On assembly, the blades are “chocked” up to mate the flanks of the corresponding dovetail slots (in the absence of any centrifugal force when static) by inserting a slider beneath the blade root. When the rotor assembly is spinning, the blades are restrained radially by the dovetail slots, which are sized according to mechanical rules based on extreme load cases.
To prevent the blades moving axially forward or rearward a number of approaches can be employed. One is to use a solid block or plate of metal inserted into machined grooves in the disc either at the front and back of the dovetail slot or mid slot (which requires a corresponding groove machined into the blade root). This approach relies on the shear strength of the plates (and disc grooves) to withstand any axial force placed on them. The plates are sized on the worst case of either large bird impact or trailing blade impact following a fan blade off event.
The large forces seen during these extreme cases lead to a thick plate design and a correspondingly large extension of the disc. This requires larger and more expensive disc forging and increases the disc machining time. In addition, the extension: adds weight and therefore increases specific fuel consumption; can use up engine space and encroach on adjacent components; and can lead to pumping and windage, creating a secondary airflow and associated temperature increase. Further, the shear plate produces a larger part count, which increases costs and assembly time.

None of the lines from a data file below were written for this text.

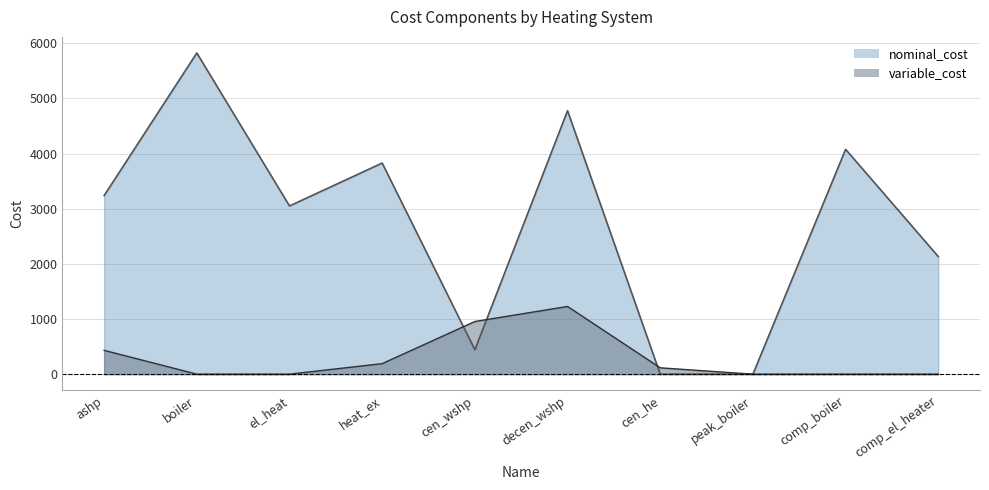

How many intersections are there between variable_cost and nominal_cost?

3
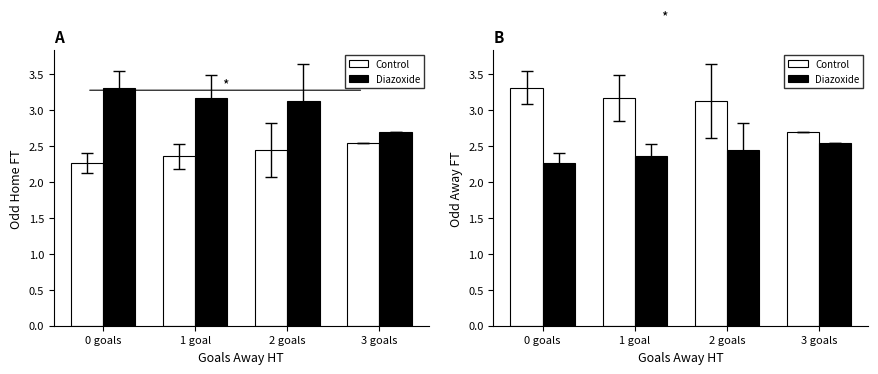

What are all the series names shown in the legend?

Control, Diazoxide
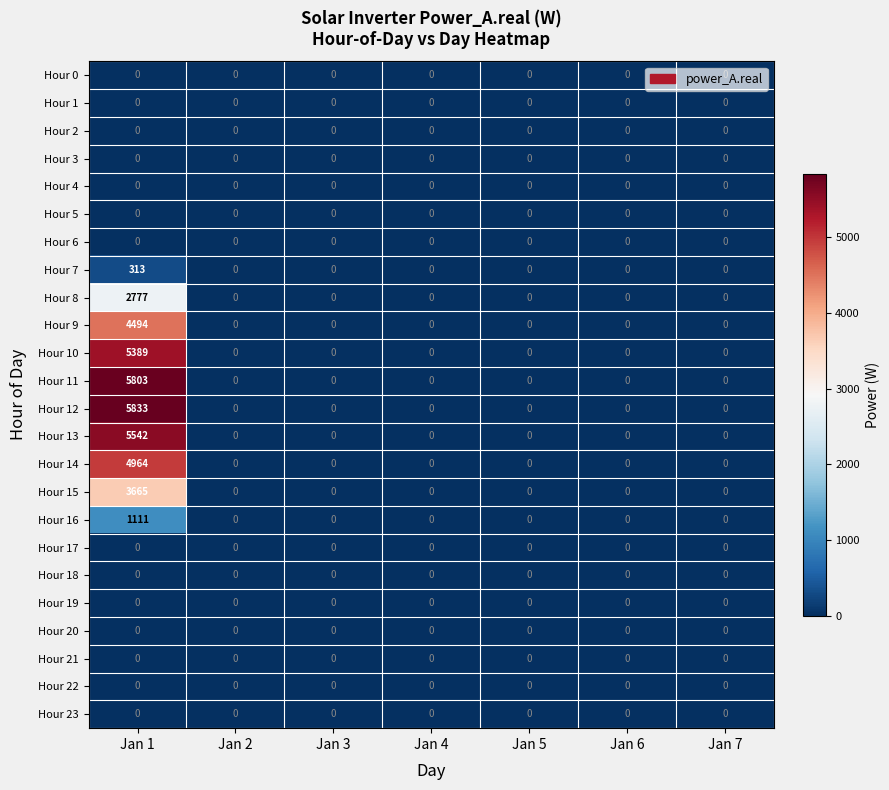

At which category is the sum across all series the highest?

Jan 1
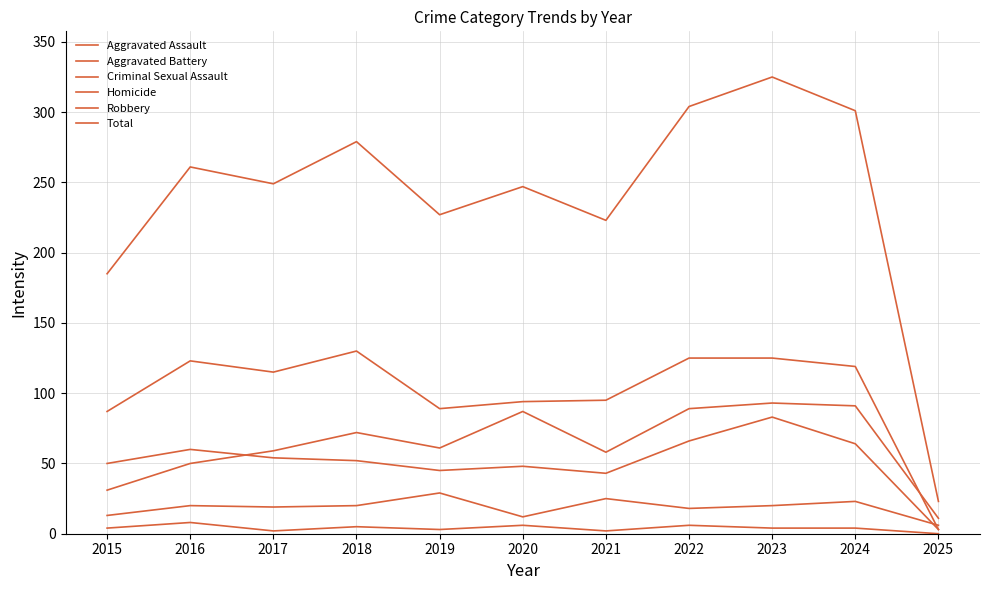

Which series has the largest total across all categories?

Total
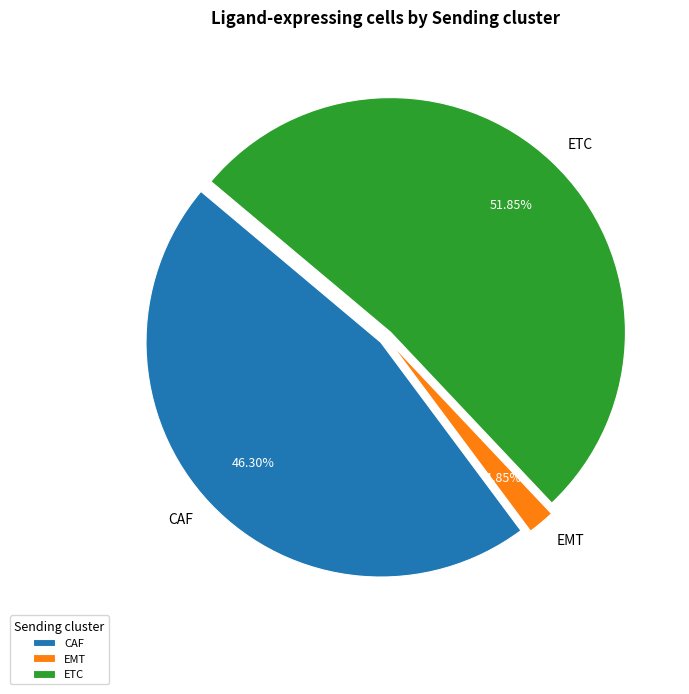

Which category has the smallest portion of the pie?

EMT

The mid slot approach requires machining of the blade root to accommodate the plate, which breaks through the dovetail flanks. This can be acceptable in the case of a metal blade, but may cause issues in a composite blade, where the groove in the blade root is typically perpendicular to the fibre plies in the root and has sharp edges, which may cause stress concentrations. Breaking the flanks can also require the blade root to be extended axially to meet acceptable crushing stress limits (which again lead to a corresponding increase in disc axial length).
Current blade retention approaches also offer little vibrational damping to the blade or disc.